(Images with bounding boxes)
------------------------------

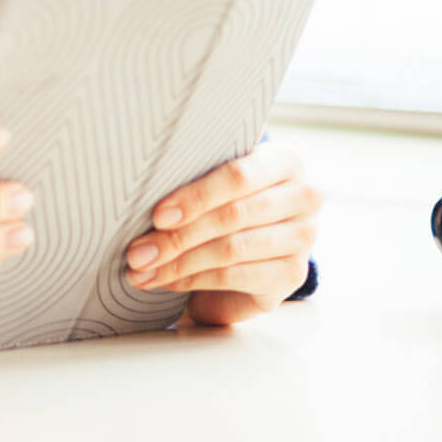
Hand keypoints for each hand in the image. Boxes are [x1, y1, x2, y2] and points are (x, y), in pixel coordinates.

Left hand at [121, 142, 320, 326]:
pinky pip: (235, 276)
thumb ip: (195, 177)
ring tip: (143, 269)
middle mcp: (304, 196)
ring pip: (231, 249)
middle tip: (137, 251)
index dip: (196, 196)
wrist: (254, 248)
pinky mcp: (293, 275)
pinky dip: (193, 280)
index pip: (239, 175)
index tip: (157, 215)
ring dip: (178, 263)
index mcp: (285, 161)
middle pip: (233, 216)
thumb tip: (141, 191)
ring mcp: (304, 238)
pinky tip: (166, 280)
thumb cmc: (227, 202)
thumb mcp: (217, 181)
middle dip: (177, 236)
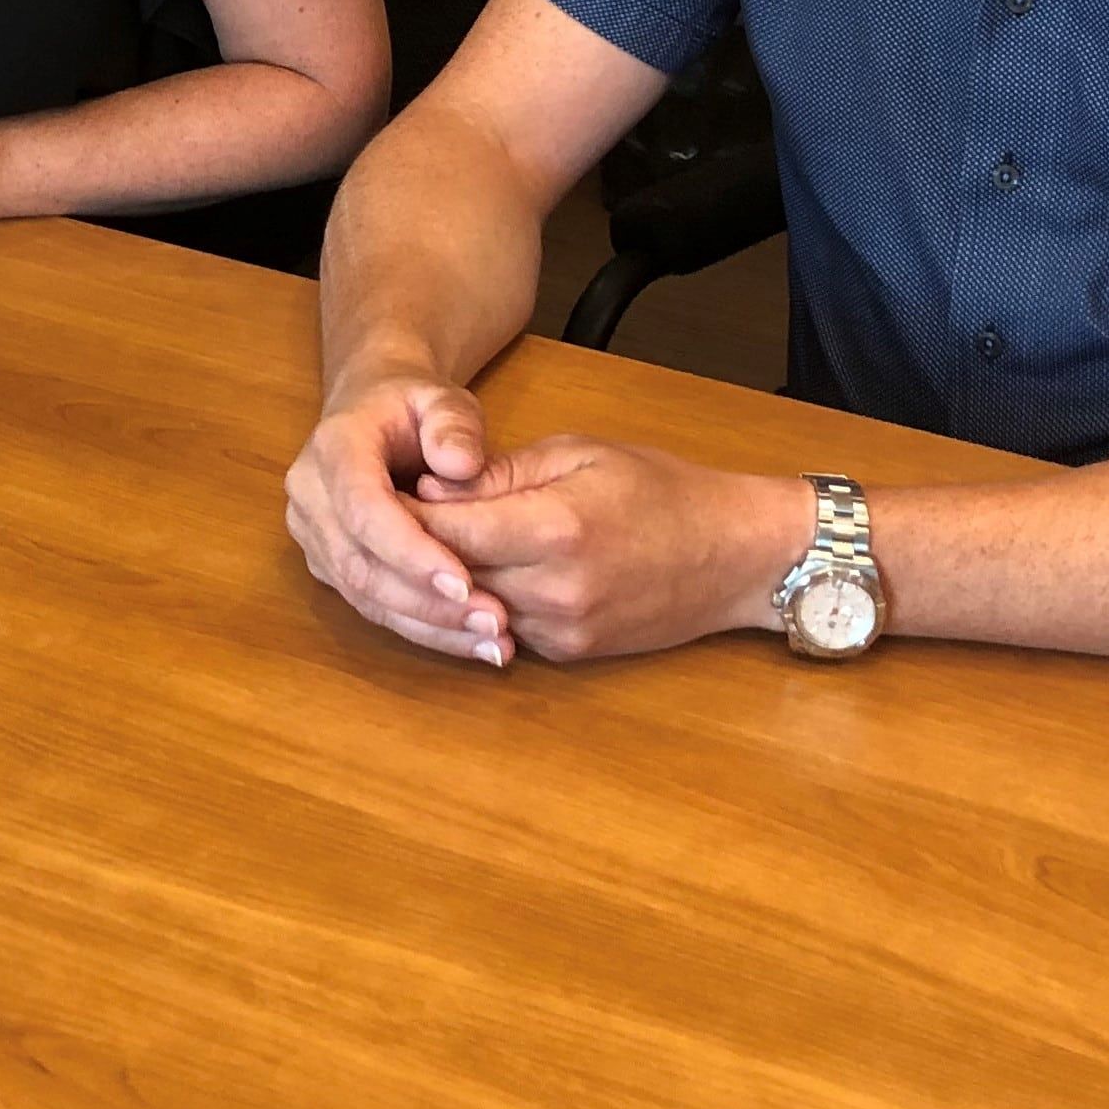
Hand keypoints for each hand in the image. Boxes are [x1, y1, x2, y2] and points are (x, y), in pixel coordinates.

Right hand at [285, 372, 513, 663]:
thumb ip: (453, 423)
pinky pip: (370, 606)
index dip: (409, 551)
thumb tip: (461, 465)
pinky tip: (473, 640)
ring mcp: (312, 535)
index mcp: (333, 446)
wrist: (373, 409)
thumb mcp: (442, 398)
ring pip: (363, 596)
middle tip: (495, 621)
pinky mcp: (328, 565)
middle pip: (359, 565)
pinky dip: (423, 629)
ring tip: (495, 642)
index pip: (362, 508)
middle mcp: (309, 495)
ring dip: (430, 626)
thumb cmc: (414, 406)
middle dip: (427, 602)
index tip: (465, 583)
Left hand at [410, 437, 814, 662]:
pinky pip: (504, 627)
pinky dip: (482, 602)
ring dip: (441, 582)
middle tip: (375, 521)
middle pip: (450, 576)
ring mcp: (563, 630)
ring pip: (470, 609)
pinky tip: (468, 575)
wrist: (735, 556)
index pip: (448, 531)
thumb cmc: (660, 489)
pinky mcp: (571, 654)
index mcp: (555, 528)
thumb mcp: (578, 454)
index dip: (402, 514)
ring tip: (410, 548)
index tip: (373, 491)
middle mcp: (554, 590)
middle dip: (412, 551)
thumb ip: (499, 473)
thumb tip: (428, 488)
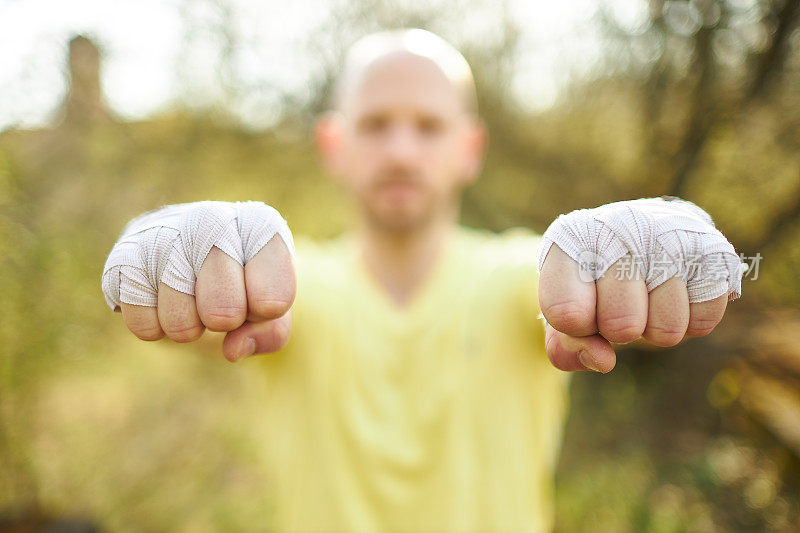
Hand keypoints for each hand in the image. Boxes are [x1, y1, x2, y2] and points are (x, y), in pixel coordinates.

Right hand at [102, 201, 295, 361]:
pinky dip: (155, 326)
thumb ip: (270, 333)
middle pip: (225, 309)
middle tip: (222, 309)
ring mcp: (164, 234)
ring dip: (188, 327)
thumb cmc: (240, 281)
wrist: (190, 254)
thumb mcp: (270, 308)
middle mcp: (211, 219)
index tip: (260, 302)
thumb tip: (233, 349)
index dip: (265, 315)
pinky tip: (163, 300)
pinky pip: (142, 321)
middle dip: (225, 323)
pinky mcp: (125, 256)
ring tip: (192, 301)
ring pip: (179, 318)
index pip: (273, 297)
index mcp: (259, 226)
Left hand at [537, 198, 741, 372]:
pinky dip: (690, 320)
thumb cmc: (594, 281)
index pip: (567, 314)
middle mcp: (620, 227)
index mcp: (571, 239)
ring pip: (666, 330)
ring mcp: (669, 235)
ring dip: (656, 326)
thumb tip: (603, 361)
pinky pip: (703, 322)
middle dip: (618, 329)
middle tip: (618, 302)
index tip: (582, 310)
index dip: (578, 329)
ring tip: (648, 294)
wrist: (639, 233)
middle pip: (621, 325)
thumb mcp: (566, 308)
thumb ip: (567, 345)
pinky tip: (676, 290)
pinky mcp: (712, 249)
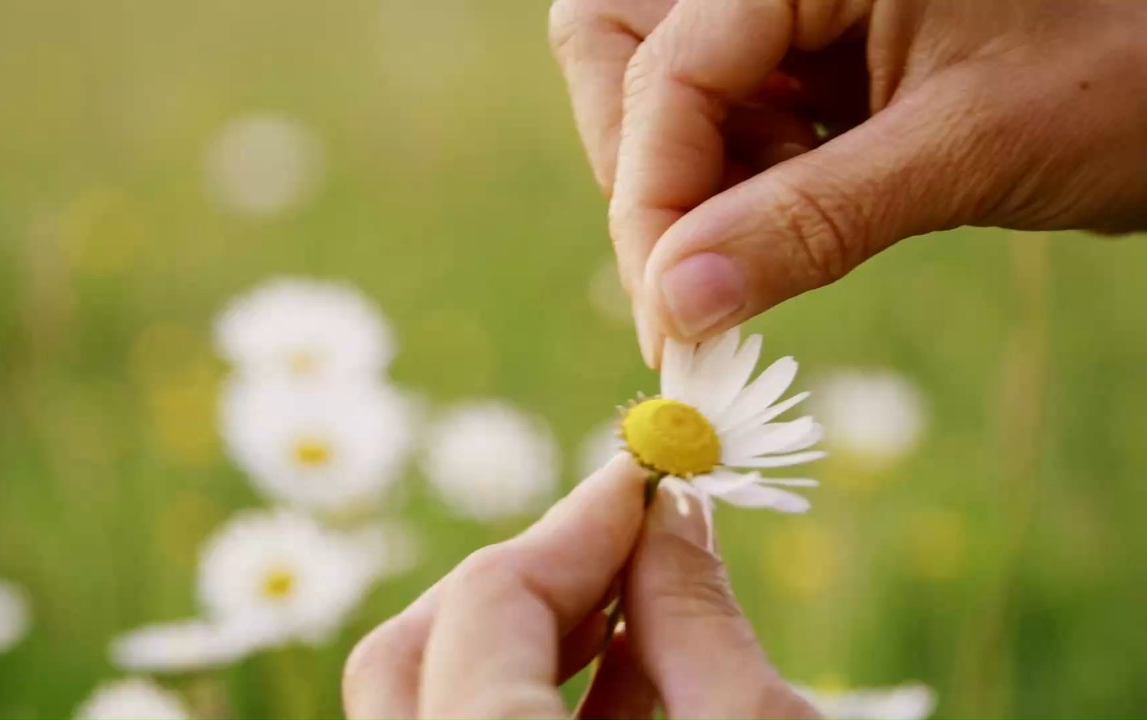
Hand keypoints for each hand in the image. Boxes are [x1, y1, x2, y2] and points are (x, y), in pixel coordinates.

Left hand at [342, 455, 817, 718]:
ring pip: (432, 703)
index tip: (650, 476)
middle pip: (415, 650)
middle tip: (627, 540)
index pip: (486, 602)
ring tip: (638, 604)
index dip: (576, 523)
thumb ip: (700, 625)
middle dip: (525, 577)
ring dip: (529, 641)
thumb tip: (671, 516)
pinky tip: (629, 684)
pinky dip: (531, 709)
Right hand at [550, 0, 1146, 365]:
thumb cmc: (1125, 76)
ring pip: (662, 88)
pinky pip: (724, 114)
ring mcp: (794, 2)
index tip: (669, 317)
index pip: (667, 67)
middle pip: (622, 50)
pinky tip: (791, 218)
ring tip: (767, 243)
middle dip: (646, 171)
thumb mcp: (965, 148)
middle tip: (691, 278)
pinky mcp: (810, 46)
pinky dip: (735, 184)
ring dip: (690, 183)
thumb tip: (676, 305)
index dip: (651, 196)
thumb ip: (810, 222)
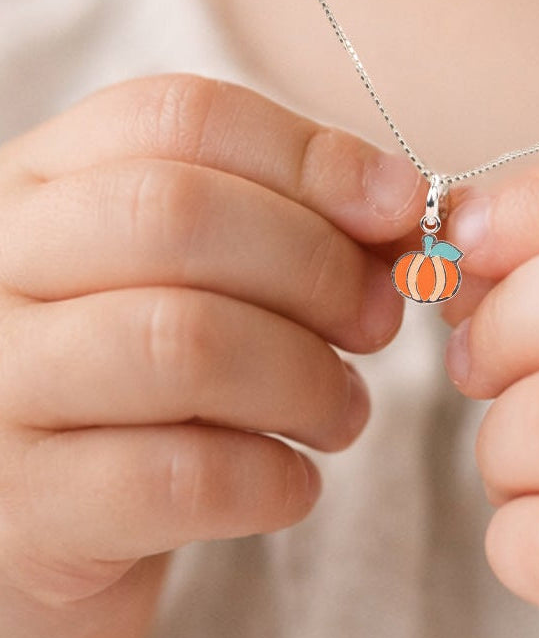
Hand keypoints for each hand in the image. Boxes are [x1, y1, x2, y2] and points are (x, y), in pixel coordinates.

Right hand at [0, 75, 421, 637]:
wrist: (52, 520)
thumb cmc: (145, 380)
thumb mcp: (197, 278)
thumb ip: (291, 224)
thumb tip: (401, 205)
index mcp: (45, 186)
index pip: (180, 117)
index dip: (312, 156)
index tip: (400, 206)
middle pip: (179, 215)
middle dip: (319, 268)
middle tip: (379, 321)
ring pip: (186, 344)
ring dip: (310, 381)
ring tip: (342, 411)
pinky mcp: (27, 511)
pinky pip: (184, 478)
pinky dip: (277, 479)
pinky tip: (292, 481)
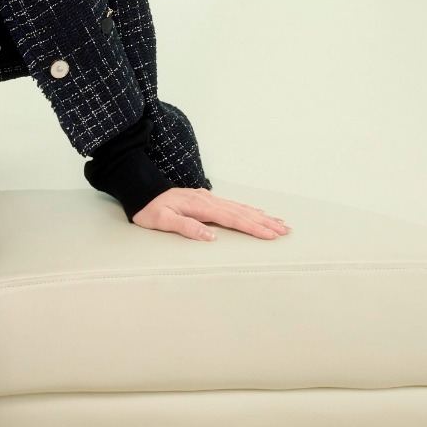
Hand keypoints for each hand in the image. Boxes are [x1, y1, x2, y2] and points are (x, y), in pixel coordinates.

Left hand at [131, 188, 290, 241]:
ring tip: (279, 223)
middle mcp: (208, 200)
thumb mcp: (162, 221)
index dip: (253, 227)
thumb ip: (186, 227)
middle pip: (242, 212)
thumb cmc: (149, 209)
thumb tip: (211, 236)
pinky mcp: (207, 199)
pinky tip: (257, 213)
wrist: (141, 191)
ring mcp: (209, 198)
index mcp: (200, 206)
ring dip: (261, 216)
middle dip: (265, 222)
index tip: (271, 235)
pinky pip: (233, 205)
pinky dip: (248, 210)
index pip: (232, 219)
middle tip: (285, 230)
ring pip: (240, 207)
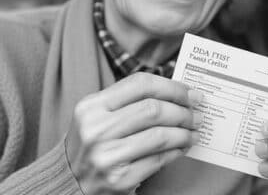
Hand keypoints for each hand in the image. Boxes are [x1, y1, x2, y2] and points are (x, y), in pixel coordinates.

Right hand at [67, 72, 203, 193]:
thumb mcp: (99, 115)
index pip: (141, 84)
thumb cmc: (92, 143)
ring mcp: (107, 156)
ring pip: (160, 135)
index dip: (172, 87)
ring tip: (193, 131)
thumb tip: (178, 92)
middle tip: (198, 114)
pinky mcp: (120, 179)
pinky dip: (177, 151)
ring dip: (185, 132)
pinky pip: (159, 160)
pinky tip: (182, 147)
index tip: (191, 93)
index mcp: (92, 106)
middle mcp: (96, 130)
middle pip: (154, 109)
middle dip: (183, 110)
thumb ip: (131, 101)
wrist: (69, 182)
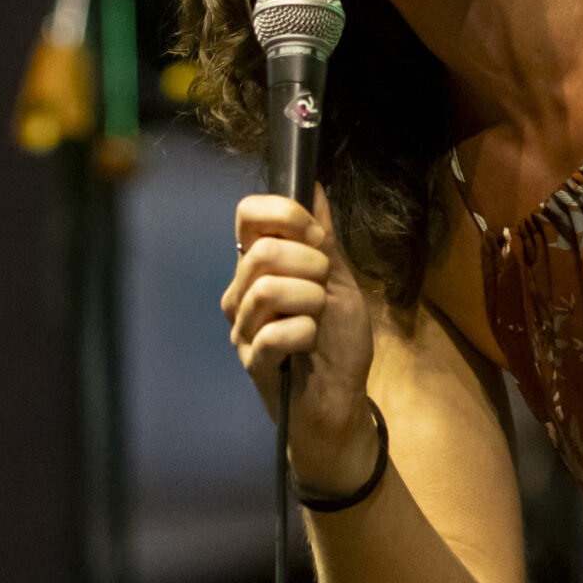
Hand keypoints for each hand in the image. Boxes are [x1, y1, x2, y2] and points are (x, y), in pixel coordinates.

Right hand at [225, 187, 379, 494]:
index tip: (316, 234)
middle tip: (325, 288)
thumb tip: (315, 184)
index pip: (247, 214)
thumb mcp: (341, 280)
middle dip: (311, 264)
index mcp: (260, 265)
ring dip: (311, 300)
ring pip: (267, 289)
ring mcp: (242, 327)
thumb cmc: (337, 339)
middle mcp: (241, 291)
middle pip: (261, 251)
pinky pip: (274, 334)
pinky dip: (306, 333)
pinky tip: (310, 343)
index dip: (283, 213)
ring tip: (319, 318)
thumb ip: (325, 237)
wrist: (339, 397)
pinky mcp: (251, 360)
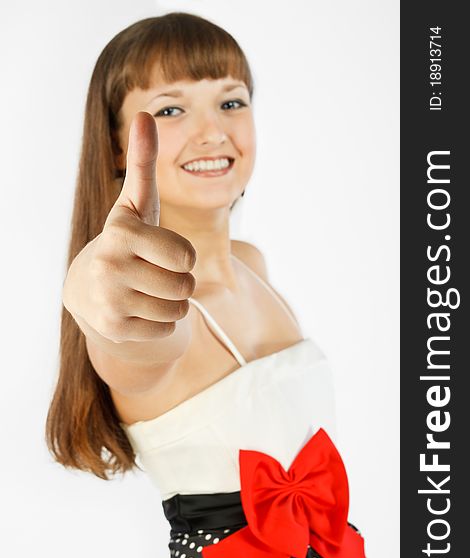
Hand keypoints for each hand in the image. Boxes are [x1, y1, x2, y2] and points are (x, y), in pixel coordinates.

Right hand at [63, 111, 196, 342]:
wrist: (90, 289)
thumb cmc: (127, 242)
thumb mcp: (137, 204)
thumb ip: (143, 163)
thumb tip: (146, 112)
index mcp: (121, 232)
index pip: (186, 256)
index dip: (183, 256)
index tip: (161, 251)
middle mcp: (110, 265)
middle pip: (185, 285)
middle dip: (180, 281)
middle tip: (155, 274)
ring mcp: (110, 300)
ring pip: (178, 309)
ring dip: (171, 303)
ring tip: (146, 291)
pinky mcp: (114, 329)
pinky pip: (167, 329)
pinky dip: (160, 323)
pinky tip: (138, 311)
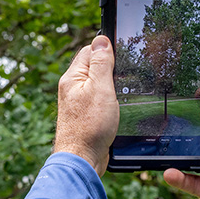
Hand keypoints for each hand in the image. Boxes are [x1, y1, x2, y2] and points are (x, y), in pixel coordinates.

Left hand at [53, 35, 118, 176]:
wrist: (82, 159)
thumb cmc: (90, 126)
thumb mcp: (100, 88)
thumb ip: (101, 63)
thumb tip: (101, 39)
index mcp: (73, 77)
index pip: (89, 50)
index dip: (107, 49)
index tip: (123, 53)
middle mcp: (73, 88)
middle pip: (94, 67)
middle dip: (111, 67)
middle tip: (127, 72)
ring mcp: (79, 102)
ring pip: (98, 84)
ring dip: (111, 85)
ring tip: (123, 90)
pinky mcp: (87, 116)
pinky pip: (100, 99)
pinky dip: (110, 99)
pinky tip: (118, 105)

------------------------------

> [Task requirements] Retrieve all lines from the data that contain the string "wrist".

> [Response to this exercise]
wrist: (254, 248)
wrist: (373, 409)
wrist: (735, 556)
wrist: (190, 254)
wrist: (639, 233)
wrist: (52, 520)
wrist: (141, 191)
wrist: (69, 182)
wrist: (339, 397)
wrist: (90, 289)
wrist: (82, 159)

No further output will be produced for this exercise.